May 23, 2009 at 2:37 am
I have table
id
10
20
30
40
I want the result like
id
10
30
60
100
through query.
Pls help me to get result.
Regards,
Sunil
Sql DBA
May 23, 2009 at 2:53 am
You can use a inline query:
DECLARE @t TABLE (Id INT)
INSERT INTO @t
SELECT 10
UNION ALL SELECT 20
UNION ALL SELECT 30
UNION ALL SELECT 40
SELECT
(SELECT SUM(Id) FROM @t WHERE Id <= t.Id)
FROM @t t
May 23, 2009 at 3:02 am
Thanks a lot.
May 23, 2009 at 1:22 pm
That's a "running total" problem. Inline queries are ok for only the smallest of collections. See the following for why...
http://www.sqlservercentral.com/articles/T-SQL/61539/
If you have more than small collections of data to produce the running total for, post back and I'll introduce you to the quirky update method.
--Jeff Moden
Change is inevitable... Change for the better is not.
May 23, 2009 at 1:26 pm
Good point Jeff. If there are more than four rows 😀 an inline query gets a bad performance.
One question:
Did you figure out if a cross join performs better than an inner join in this case?
May 23, 2009 at 2:35 pm
Florian Reischl (5/23/2009)
Good point Jeff. If there are more than four rows 😀 an inline query gets a bad performance.One question:
Did you figure out if a cross join performs better than an inner join in this case?
Heh... the problem is that we just don't know how many rows the OP will use this for nor how many some other person who reads this thread may use it for. 😉
Actually, if you look at the execution plan, it gets comparatively bad performance even on 4 rows. It has to "touch" ((N2+N)/2)+N rows or 14 rows just to process 4. Neither an INNER JOIN nor a CROSS JOIN nor even a CROSS APPLY is capable of processing this type of query with any worth while real performance. It must necessarily be procedural code in order to process the running total with any real performance.
There are two ways to process this code with performance and both are procedural in nature... either a Cursor/While Loop (same as just using a While Loop if the Cursor is properly declared) or the quirky update. Let's try an experiment. First, a small table of only 10,000 rows of test data...
[font="Courier New"]--DROP TABLE #JBMTest
GO
--===== Create and populate a 10,000 row test table.

== Dataset extract ==
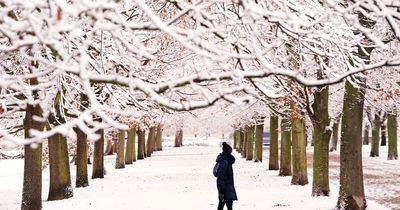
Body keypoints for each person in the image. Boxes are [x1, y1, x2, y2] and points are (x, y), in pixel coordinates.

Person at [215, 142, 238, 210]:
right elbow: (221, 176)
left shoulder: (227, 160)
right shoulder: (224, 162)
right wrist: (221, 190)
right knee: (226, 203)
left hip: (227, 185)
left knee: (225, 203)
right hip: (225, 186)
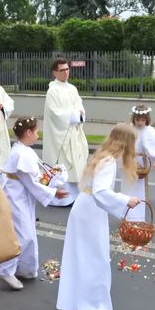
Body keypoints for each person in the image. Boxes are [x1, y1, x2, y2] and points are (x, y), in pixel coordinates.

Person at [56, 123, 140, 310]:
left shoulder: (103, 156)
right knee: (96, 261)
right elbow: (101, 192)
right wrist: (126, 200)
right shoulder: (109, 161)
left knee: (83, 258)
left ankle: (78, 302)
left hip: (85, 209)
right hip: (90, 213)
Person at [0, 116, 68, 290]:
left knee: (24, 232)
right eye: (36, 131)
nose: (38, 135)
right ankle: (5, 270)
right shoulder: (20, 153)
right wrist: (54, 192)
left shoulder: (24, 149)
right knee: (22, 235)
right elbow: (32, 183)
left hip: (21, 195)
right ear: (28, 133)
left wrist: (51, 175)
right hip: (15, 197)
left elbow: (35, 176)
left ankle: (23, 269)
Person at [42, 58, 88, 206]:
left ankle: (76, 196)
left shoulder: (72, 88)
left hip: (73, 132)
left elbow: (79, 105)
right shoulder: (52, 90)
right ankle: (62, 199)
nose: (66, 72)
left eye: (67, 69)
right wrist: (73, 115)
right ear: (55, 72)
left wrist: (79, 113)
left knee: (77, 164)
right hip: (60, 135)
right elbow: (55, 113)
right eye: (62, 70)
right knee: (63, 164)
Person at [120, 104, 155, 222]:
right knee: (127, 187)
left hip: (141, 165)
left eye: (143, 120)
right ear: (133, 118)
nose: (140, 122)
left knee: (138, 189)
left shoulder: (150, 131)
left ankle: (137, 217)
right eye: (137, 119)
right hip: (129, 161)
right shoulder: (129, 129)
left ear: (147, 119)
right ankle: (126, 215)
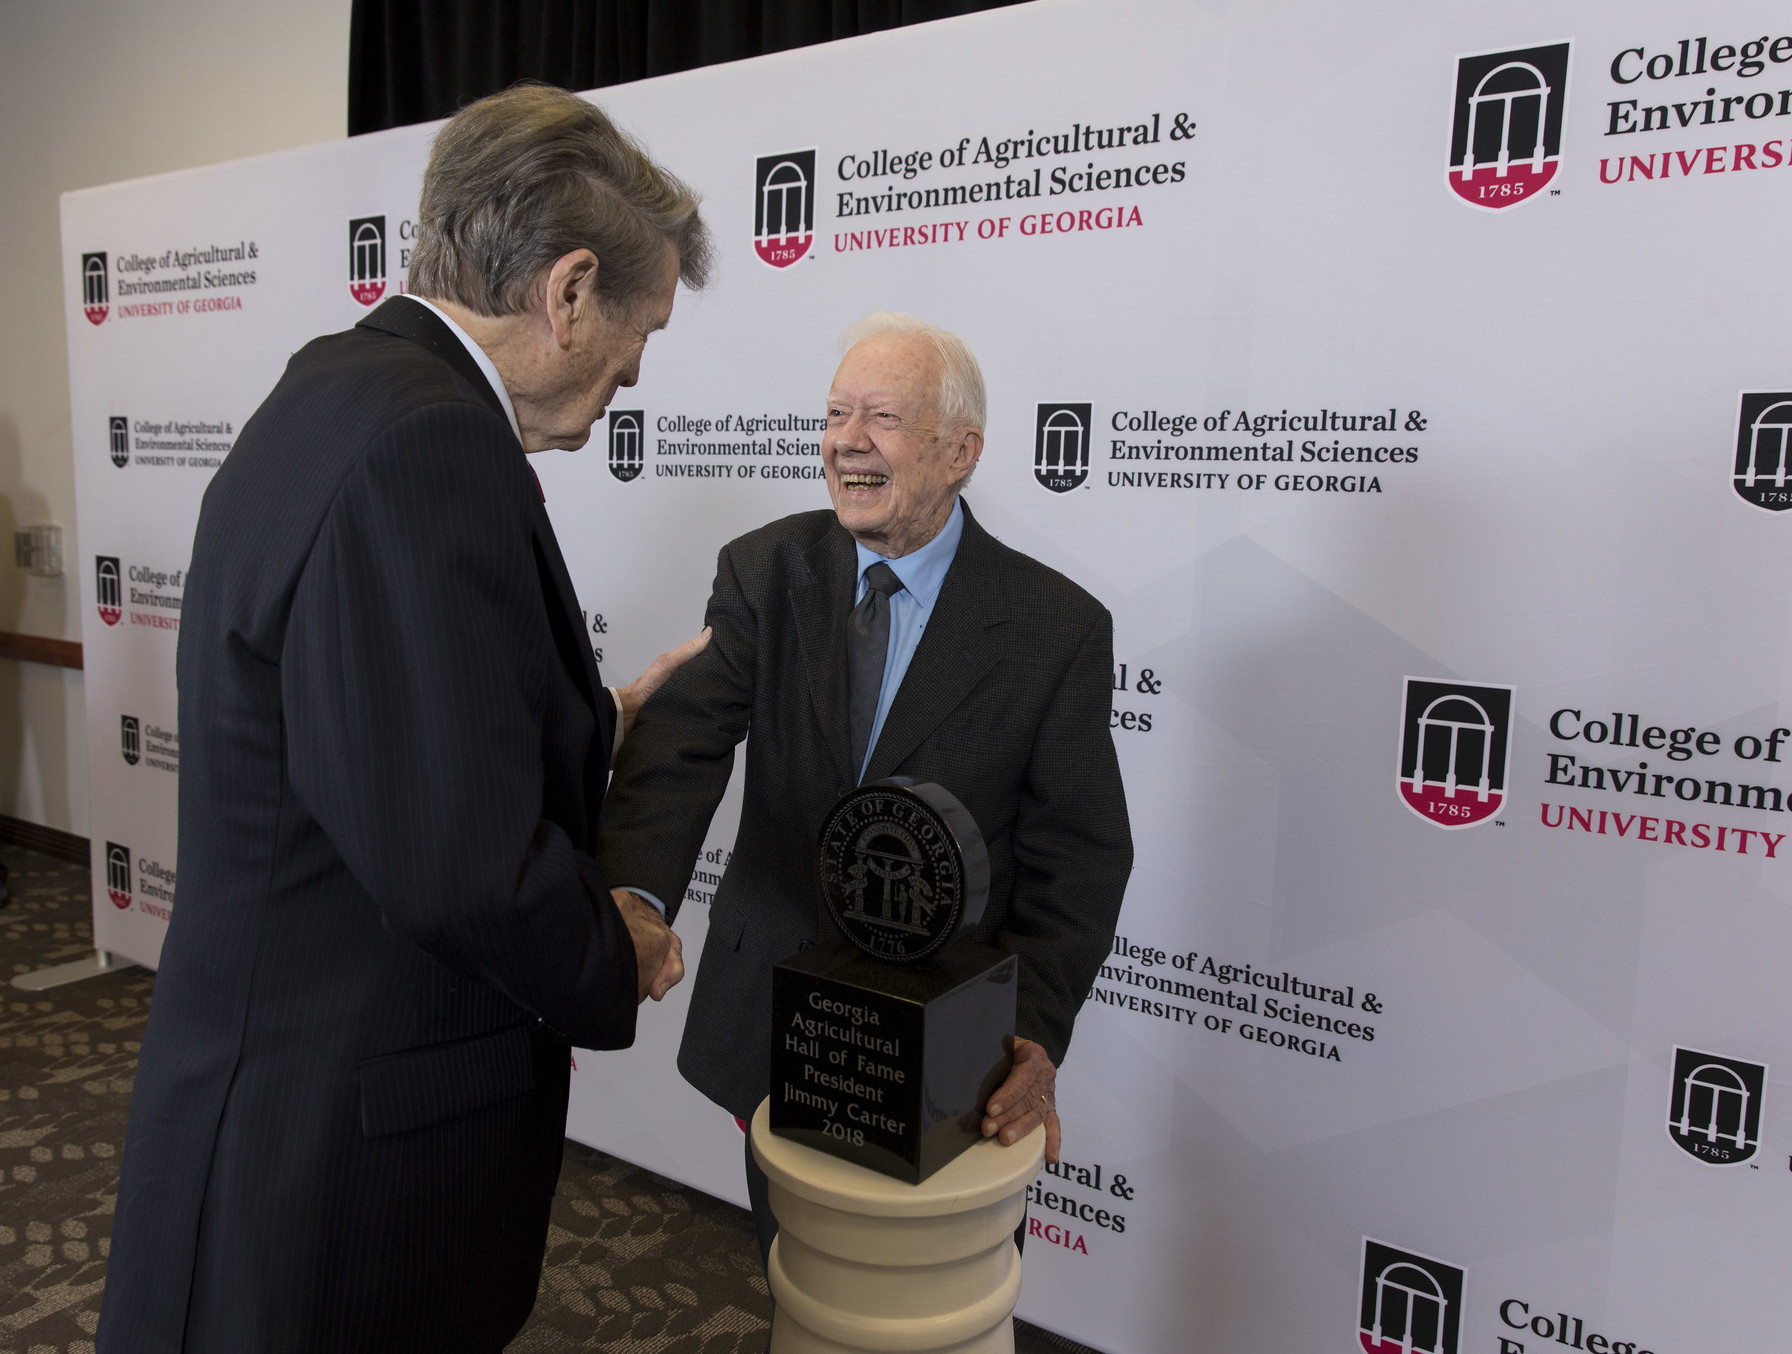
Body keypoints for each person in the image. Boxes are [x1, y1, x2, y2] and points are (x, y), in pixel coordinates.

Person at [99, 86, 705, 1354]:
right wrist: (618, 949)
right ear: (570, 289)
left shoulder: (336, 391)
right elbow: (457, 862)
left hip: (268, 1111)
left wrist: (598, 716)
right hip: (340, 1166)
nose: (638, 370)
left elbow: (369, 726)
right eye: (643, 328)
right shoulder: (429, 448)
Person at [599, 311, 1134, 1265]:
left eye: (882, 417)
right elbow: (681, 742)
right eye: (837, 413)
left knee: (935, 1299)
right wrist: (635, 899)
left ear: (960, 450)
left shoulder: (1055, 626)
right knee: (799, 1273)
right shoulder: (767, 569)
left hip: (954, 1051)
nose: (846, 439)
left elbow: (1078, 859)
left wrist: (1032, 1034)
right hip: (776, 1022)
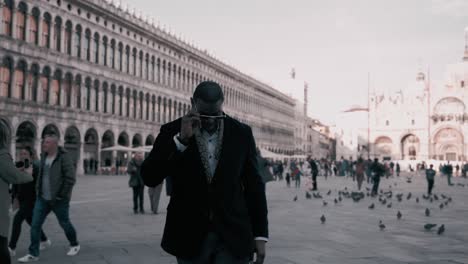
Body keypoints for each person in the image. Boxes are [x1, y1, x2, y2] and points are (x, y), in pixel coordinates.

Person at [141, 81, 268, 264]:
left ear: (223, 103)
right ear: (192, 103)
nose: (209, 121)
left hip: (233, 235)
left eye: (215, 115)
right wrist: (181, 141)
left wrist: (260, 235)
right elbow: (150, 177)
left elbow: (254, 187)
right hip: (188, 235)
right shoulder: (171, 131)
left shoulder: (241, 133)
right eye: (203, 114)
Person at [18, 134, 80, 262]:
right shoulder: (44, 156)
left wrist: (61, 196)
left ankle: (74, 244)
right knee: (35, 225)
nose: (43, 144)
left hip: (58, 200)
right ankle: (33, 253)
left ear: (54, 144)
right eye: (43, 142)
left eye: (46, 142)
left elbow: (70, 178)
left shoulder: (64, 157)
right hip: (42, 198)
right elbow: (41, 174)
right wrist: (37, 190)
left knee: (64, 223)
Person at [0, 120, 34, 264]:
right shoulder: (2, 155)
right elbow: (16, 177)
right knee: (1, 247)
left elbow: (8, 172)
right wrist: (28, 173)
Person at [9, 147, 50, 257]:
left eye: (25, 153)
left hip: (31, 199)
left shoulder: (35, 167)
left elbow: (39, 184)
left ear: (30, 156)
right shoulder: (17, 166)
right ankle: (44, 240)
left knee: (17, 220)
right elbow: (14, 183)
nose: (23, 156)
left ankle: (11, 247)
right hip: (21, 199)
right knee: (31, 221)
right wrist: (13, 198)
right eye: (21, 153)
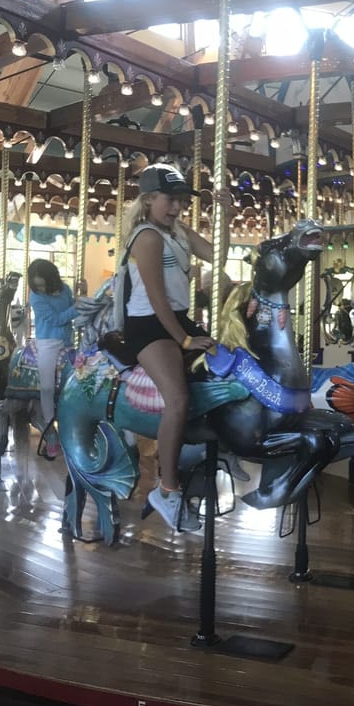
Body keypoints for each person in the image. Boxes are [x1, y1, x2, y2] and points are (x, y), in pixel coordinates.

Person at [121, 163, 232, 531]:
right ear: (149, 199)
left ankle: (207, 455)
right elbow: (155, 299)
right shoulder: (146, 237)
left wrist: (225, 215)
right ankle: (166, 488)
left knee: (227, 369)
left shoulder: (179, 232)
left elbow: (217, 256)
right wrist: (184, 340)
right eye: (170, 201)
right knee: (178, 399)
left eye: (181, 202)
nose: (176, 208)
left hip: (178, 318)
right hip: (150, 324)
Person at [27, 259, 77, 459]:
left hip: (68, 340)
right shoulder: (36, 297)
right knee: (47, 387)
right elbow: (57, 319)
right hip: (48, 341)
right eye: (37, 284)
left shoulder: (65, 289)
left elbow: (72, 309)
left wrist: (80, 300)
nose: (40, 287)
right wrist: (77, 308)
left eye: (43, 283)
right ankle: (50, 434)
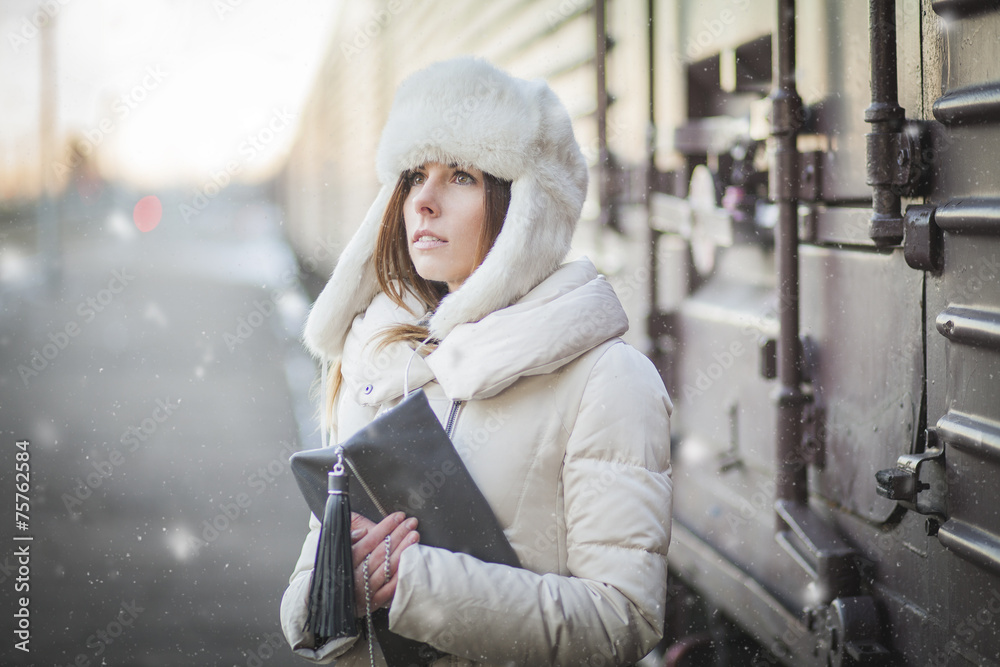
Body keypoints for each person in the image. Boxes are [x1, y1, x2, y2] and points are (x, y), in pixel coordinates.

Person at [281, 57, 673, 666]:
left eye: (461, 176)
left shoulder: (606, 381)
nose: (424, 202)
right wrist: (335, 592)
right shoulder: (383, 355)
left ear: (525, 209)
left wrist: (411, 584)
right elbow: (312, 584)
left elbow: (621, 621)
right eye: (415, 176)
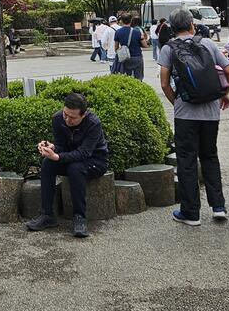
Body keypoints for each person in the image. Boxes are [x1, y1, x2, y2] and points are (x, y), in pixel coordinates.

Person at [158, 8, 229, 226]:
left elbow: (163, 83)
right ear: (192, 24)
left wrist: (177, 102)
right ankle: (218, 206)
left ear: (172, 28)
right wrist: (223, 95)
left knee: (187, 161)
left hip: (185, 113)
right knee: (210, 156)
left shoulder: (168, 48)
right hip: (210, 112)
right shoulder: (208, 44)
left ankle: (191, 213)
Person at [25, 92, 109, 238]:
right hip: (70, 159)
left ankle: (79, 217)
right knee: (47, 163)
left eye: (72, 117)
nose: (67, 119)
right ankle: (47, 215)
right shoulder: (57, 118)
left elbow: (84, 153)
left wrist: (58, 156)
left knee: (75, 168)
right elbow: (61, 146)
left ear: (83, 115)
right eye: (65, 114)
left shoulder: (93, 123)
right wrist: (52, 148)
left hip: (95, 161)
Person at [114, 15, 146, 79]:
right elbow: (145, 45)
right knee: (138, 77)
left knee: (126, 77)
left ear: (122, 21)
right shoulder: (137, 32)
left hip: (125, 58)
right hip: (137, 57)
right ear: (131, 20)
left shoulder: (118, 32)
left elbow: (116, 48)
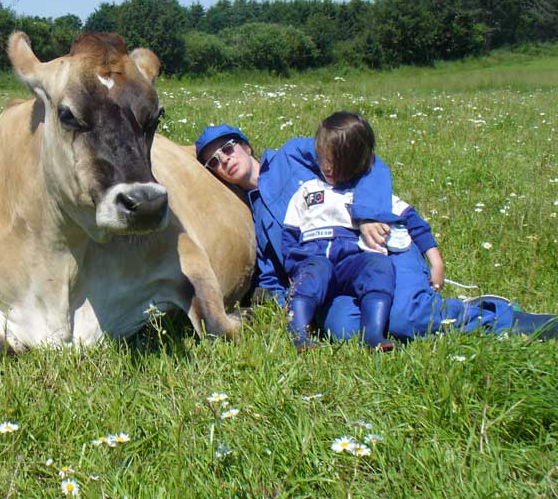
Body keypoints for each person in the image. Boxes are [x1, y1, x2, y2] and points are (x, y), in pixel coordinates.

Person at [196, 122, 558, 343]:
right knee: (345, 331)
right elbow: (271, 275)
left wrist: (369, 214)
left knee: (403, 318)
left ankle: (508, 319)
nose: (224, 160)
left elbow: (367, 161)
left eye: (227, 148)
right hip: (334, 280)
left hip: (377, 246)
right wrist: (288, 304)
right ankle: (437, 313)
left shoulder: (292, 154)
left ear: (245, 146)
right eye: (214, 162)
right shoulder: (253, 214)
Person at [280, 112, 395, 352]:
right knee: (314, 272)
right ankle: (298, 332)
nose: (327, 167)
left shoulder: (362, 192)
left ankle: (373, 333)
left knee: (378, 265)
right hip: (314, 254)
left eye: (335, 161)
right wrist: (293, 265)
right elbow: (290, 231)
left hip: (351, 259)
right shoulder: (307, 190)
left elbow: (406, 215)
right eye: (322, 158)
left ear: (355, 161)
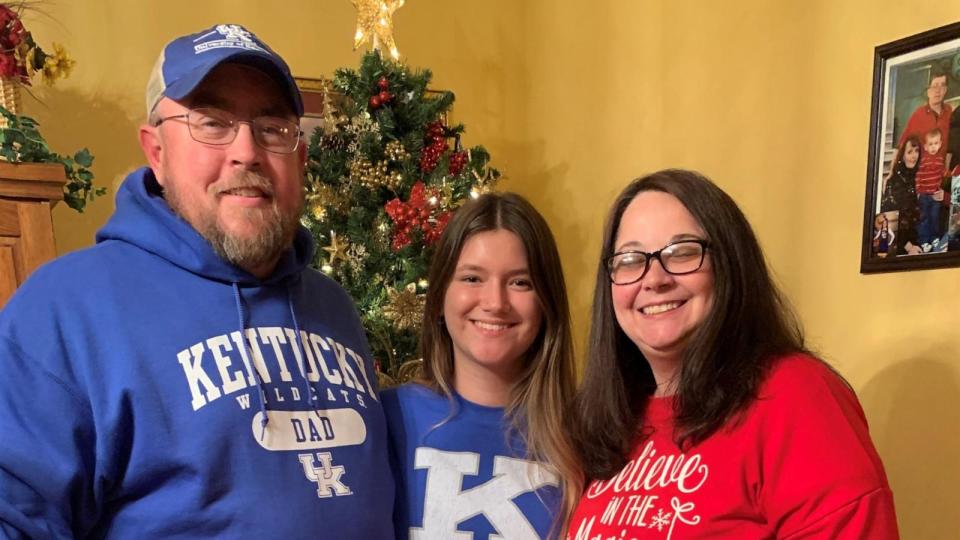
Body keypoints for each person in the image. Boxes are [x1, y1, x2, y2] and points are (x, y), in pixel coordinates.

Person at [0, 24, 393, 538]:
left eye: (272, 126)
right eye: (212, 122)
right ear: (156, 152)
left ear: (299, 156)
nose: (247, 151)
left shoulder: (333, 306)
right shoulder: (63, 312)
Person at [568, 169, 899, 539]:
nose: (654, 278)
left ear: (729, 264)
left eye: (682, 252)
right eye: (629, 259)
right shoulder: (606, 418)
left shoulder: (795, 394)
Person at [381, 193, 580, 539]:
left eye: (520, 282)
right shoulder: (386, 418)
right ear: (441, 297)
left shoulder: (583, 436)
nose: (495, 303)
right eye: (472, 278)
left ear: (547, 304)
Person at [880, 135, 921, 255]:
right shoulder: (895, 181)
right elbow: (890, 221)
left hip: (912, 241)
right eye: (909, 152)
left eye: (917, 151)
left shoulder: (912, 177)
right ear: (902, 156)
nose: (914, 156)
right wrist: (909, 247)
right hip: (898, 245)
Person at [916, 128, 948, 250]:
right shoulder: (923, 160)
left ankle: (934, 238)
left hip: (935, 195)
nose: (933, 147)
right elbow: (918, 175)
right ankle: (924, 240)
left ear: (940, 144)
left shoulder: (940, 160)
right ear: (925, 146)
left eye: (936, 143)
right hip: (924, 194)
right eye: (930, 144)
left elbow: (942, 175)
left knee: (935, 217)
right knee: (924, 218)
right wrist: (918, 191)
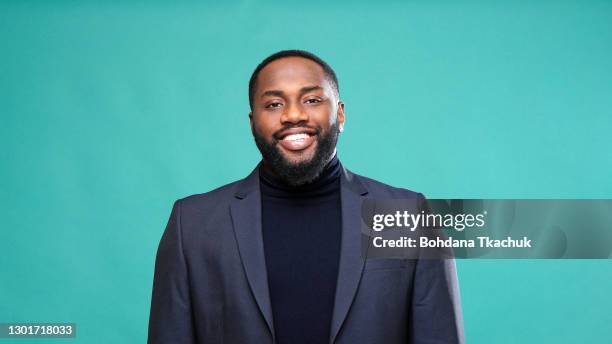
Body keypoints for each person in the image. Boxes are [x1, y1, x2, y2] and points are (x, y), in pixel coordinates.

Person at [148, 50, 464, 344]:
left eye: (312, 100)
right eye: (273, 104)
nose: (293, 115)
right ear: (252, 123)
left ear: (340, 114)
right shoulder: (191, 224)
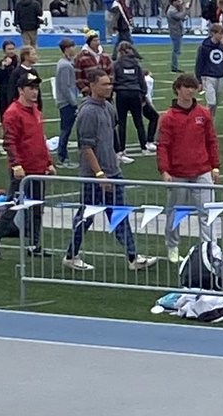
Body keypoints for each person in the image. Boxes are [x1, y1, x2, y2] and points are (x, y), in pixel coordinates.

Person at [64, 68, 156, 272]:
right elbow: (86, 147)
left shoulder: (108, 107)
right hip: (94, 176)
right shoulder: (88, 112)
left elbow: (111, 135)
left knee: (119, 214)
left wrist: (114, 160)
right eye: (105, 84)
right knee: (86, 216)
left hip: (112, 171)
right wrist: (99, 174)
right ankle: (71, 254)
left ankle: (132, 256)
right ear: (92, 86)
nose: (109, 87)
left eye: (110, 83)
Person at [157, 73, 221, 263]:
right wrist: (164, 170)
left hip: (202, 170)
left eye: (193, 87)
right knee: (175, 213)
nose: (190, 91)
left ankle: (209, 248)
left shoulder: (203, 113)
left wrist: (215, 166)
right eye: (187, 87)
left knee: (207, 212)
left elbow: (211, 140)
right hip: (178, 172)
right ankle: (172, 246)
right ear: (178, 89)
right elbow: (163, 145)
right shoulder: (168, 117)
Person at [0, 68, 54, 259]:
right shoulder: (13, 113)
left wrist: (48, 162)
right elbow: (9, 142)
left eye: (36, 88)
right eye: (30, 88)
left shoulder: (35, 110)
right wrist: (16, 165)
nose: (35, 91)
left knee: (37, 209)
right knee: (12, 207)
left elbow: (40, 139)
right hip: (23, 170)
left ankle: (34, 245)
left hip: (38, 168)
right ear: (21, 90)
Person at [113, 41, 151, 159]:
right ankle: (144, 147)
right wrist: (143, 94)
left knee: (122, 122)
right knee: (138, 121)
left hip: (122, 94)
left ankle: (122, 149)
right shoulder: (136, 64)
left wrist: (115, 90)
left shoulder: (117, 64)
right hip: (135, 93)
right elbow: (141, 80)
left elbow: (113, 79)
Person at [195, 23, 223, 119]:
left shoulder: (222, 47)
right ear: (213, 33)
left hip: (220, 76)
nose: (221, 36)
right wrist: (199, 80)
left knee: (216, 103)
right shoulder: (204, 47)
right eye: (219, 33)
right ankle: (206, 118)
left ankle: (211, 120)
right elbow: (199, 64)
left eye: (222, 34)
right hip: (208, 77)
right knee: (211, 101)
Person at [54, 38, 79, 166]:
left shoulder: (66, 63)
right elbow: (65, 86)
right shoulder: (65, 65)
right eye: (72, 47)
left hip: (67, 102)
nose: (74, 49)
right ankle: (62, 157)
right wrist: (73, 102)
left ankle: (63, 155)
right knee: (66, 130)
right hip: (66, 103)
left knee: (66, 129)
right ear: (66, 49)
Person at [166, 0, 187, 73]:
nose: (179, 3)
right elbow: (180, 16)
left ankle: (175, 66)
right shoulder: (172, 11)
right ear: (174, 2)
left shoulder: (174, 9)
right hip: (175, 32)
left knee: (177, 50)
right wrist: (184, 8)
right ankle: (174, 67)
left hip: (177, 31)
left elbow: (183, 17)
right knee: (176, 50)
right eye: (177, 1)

== Work instructions ==
A. In the running-total thread, which query constructs are named as unable to process this type of query with worthwhile performance?
B. Answer these about the running-total thread:
(i) What name is given to the table variable declared in the inline query?
(ii) How many rows must be touched to process 4 rows?
(iii) How many rows of test data does the experiment's table hold?

== Results by task ==
A. INNER JOIN, CROSS JOIN, CROSS APPLY

B.
(i) @t
(ii) 14
(iii) 10,000